(Stored data)
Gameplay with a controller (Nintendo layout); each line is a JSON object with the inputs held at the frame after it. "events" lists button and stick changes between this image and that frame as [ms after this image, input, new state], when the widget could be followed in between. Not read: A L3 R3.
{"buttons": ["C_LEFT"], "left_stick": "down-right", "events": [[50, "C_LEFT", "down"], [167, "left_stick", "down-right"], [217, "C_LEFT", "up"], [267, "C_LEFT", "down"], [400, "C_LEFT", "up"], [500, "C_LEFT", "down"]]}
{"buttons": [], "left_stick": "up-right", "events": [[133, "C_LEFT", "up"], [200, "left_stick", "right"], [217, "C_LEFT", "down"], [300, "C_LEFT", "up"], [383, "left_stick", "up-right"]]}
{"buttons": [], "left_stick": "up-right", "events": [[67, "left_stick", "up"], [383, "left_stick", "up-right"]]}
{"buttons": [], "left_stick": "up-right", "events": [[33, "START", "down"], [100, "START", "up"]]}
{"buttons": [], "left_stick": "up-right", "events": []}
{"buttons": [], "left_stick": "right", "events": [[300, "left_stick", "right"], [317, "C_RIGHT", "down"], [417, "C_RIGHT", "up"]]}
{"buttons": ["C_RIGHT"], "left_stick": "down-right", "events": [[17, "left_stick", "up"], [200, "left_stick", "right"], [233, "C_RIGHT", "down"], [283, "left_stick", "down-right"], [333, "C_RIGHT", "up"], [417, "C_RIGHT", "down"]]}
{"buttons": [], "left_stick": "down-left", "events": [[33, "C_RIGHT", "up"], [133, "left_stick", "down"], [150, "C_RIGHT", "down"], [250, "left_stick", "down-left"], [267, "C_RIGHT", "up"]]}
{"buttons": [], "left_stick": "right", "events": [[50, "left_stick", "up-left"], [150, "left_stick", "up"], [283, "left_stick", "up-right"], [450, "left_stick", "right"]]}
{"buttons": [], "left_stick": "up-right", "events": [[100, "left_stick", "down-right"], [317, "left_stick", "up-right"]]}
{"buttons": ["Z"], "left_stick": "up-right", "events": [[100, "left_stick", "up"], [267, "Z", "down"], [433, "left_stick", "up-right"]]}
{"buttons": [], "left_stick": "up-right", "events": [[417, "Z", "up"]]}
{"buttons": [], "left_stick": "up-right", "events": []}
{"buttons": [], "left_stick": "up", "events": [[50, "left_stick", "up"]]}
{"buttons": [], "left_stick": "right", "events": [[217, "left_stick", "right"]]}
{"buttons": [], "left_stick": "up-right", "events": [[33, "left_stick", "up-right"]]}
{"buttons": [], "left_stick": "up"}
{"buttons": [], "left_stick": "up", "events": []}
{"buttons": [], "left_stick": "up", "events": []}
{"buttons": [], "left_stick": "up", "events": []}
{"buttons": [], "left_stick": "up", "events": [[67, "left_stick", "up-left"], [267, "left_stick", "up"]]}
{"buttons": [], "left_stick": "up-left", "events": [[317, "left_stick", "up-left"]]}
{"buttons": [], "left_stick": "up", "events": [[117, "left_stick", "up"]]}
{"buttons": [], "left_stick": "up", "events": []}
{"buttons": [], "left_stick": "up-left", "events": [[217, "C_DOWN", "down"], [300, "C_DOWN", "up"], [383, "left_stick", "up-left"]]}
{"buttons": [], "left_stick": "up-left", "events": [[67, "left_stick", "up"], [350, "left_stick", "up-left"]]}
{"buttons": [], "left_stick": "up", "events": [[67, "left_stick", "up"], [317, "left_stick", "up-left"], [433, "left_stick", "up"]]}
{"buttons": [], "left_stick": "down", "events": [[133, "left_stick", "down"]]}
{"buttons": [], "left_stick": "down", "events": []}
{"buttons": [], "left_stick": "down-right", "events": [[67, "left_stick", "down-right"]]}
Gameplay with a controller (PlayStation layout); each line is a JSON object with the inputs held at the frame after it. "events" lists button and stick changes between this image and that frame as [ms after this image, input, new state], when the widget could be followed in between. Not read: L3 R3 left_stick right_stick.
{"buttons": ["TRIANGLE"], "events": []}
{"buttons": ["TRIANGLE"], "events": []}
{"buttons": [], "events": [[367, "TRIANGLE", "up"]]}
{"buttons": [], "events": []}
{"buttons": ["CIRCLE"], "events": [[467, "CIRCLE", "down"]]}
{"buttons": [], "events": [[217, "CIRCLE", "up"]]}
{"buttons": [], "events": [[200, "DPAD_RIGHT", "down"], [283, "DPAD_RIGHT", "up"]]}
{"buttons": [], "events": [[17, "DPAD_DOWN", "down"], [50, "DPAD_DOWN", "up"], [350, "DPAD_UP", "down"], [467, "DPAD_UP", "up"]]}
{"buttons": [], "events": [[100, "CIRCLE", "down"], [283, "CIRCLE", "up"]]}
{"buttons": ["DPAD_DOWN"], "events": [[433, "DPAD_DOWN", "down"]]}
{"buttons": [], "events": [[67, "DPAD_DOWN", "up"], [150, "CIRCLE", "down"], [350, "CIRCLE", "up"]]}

> **What this task involves**: In the data above, which lines include "state"? Return those lines.

> **Task output**:
Gameplay with a controller (Nintendo layout); each line is a JSON object with the inputs held at the frame after it. "events" lists button and stick changes between this image and that frame as [ms after this image, input, new state], when the widget could be followed in between. Not read: A L3 R3.
Gameplay with a controller (PlayStation layout); each line is a JSON object with the inputs held at the frame after it. "events" lists button and stick changes between this image and that frame as [ms after this image, input, new state], when the widget could be followed in between. Not read: L3 R3 left_stick right_stick.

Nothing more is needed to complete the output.